*** Begin section ***

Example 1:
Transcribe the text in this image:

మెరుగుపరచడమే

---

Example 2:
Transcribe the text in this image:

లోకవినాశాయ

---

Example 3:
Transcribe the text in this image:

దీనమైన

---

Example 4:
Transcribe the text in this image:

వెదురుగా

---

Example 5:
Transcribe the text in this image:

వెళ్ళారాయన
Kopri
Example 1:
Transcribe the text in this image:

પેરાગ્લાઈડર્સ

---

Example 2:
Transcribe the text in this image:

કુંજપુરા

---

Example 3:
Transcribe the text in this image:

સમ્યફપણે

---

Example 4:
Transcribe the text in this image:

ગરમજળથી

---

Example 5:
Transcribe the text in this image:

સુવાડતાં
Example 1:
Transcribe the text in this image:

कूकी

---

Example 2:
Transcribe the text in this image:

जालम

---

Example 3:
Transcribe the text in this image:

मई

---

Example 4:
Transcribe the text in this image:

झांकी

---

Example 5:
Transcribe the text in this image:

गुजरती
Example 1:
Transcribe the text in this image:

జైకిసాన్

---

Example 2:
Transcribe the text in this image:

*** End section ***

▸ Task details:
Every record above is to be given again precisely.

▸ Response to the task:
Example 1:
Transcribe the text in this image:

మెరుగుపరచడమే

---

Example 2:
Transcribe the text in this image:

లోకవినాశాయ

---

Example 3:
Transcribe the text in this image:

దీనమైన

---

Example 4:
Transcribe the text in this image:

వెదురుగా

---

Example 5:
Transcribe the text in this image:

వెళ్ళారాయన
Kopri
Example 1:
Transcribe the text in this image:

પેરાગ્લાઈડર્સ

---

Example 2:
Transcribe the text in this image:

કુંજપુરા

---

Example 3:
Transcribe the text in this image:

સમ્યફપણે

---

Example 4:
Transcribe the text in this image:

ગરમજળથી

---

Example 5:
Transcribe the text in this image:

સુવાડતાં
Example 1:
Transcribe the text in this image:

कूकी

---

Example 2:
Transcribe the text in this image:

जालम

---

Example 3:
Transcribe the text in this image:

मई

---

Example 4:
Transcribe the text in this image:

झांकी

---

Example 5:
Transcribe the text in this image:

गुजरती
Example 1:
Transcribe the text in this image:

జైకిసాన్

---

Example 2:
Transcribe the text in this image:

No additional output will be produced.